A_LOT sensor network data analysis was conducted to investigate physics relationships between $C_n^2$ and T’². It was found that in 8 of 21 cases these data were reasonably well correlated (i.e., R ≥ 0.80). However, it is not totally clear what distinguishes between higher and lower R-values. It was suggested that homogeneity of the optical turbulence and microclimate conditions along the A_LOT propagation path may be a key factor in determining correlation strength. To this end, wind velocity and wind direction data were investigated for several cases, but the findings were inconclusive. Differences in the diurnal patterns for $C_n^2$ data were also examined. Additional cases can be derived in future works.

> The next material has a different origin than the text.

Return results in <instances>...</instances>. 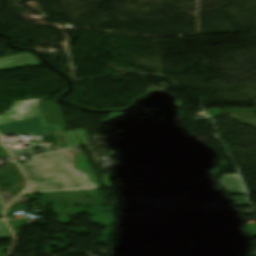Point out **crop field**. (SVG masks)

Certainly, point measurements alone are not perfect predictors for optical turbulence over extended paths. Nevertheless, the analyses presented here have begun to explore how close point measurements can relate to integrated values of $C_n^2$ for inhomogeneous paths. In addition, the ARL A_LOT was shown to be a unique experimental site for this kind of investigation. It is recommended, therefore, that $C_n^2$ and microclimate fluctuation data be explored in more detail utilizing the ARL A_LOT sensors network. In doing so, new analysis tools can be derived to better predict the circumstances under which laser beams will expand and wander. Such information will support the development and testing of advanced laser optics communications systems, to include those that incorporate adaptive optics technologies.